== Work item ==
Please return each line of the listing below exactly as written.

== Records for this task ==
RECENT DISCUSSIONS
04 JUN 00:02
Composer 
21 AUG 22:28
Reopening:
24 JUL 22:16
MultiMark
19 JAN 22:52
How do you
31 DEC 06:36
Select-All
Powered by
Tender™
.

== Solved exercise ==
RECENT DISCUSSIONS
04 JUN 00:02
Composer 
21 AUG 22:28
Reopening:
24 JUL 22:16
MultiMark
19 JAN 22:52
How do you
31 DEC 06:36
Select-All
Powered by
Tender™
.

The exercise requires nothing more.